Document section =
Surfing the web is so digusting these days (especially webshops), I started to have machines for nothing else but browsing in dedicated networks used via VNC. Just to keep my normal net as clean as possible and my data away from any tracking and other stuff.

[heyjoe]

I have to allow ajax.googleapis.com one script during login, otherwise there is the green "Forgot password" text of the login page in the password field and no way to proceed from there. Have a screenshot but no picture hoster... ;-) (you should have a look if googleapis is allowed by your uMatrix in general, I use the combination of uMatrix and NoScript).

Ok, I had

Code:

* ajax.googleapis.com script allow

but I removed it and I was able to log in. BTW why do you need NoScript if you have uMatrix (it can block JS too)?

Surfing the web is so digusting these days (especially webshops)

Entries shown =
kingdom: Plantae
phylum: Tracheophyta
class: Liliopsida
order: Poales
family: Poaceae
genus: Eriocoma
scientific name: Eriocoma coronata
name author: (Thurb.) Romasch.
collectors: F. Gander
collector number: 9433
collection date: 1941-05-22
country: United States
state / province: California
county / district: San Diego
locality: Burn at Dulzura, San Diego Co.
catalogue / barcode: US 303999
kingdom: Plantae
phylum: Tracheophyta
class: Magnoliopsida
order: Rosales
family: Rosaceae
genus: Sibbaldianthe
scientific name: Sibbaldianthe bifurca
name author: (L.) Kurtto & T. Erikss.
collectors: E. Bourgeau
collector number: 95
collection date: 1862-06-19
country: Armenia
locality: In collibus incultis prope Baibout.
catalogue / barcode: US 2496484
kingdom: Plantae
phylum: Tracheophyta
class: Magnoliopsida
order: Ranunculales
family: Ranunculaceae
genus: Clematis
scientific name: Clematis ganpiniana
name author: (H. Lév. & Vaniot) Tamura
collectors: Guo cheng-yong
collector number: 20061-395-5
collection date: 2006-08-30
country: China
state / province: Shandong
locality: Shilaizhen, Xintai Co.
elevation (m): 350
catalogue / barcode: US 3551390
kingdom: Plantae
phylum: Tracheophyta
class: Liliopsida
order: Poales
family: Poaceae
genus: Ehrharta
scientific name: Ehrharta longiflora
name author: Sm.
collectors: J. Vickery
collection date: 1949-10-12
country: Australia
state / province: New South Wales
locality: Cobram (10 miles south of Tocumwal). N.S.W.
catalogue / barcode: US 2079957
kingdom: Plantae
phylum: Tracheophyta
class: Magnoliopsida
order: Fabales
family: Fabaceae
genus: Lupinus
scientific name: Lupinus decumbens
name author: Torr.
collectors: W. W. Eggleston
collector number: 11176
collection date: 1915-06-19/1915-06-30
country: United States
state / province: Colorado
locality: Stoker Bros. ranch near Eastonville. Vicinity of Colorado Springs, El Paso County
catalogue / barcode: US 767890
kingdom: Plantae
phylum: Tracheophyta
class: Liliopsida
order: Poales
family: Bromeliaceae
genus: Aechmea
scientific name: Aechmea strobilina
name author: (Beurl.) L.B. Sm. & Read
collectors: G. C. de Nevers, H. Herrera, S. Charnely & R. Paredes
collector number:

Required tasks =
**a.** Duplicate the part of the forum thread on script blocking between "I have to allow" and "uMatrix and NoScript).", inclusive.
**b.** Answer these questions from the forum thread on script blocking:
(i) What are the dedicated machines in the first paragraph used for?
(ii) Which domain had to be allowed one script during login?
(iii) Which two tools are used in combination?
**c.** Carry on the forum thread on script blocking from its last line.
The items are separate material, unrelated to the forum thread on script blocking.

Results for the exercise =
**a.**
I have to allow ajax.googleapis.com one script during login, otherwise there is the green "Forgot password" text of the login page in the password field and no way to proceed from there. Have a screenshot but no picture hoster... ;-) (you should have a look if googleapis is allowed by your uMatrix in general, I use the combination of uMatrix and NoScript).

**b.**
(i) Nothing but browsing, in dedicated networks used via VNC.
(ii) ajax.googleapis.com
(iii) uMatrix and NoScript.

**c.**
Quite right. That's why I like to keep the sites I work on 'self-contained' - having all needed resources on the same domain and with strong HTTP headers (making A+ in https://observatory.mozilla.org/). I rarely see other sites do that (unfortunately). I don't know if it is due to webmaster's lack of knowledge or simple carelessness. For example amazon.com doesn't even have XSS protection header.

[suse_rasputin]

Reboot your machine (after a decent Bleachbit, including your cache) and try to login, without googleapis.com allowed one scritp you won't succeed. Believe me.

You should try the combination of NoScript and uMatrix. I think they complement each other.

But all this helps you nothing if your browser is a chatterbox, as the starter of this thread suggests. Will do some wiresharks on FF 57 over the coming weeks. MAybe it's time to keep browsers COMPLETELY out of the LAN and place them in a dirty net on their own...

[heyjoe]

Reboot your machine (after a decent Bleachbit, including your cache) and try to login, without googleapis.com allowed one scritp you won't succeed. Believe me.

My testing procedure doesn't include reboot of the nuclear reactor I just open private mode window and login. The only ugly thing in the login window with googleapis.com disabled is the lack of submit button but I simply enter user and pass and press Enter. Screenshot:

https://ultraimg.com/images/2017/12/13/nK9F.png

If you want the overlay links not to appear you can try a static uBO rule (works for me)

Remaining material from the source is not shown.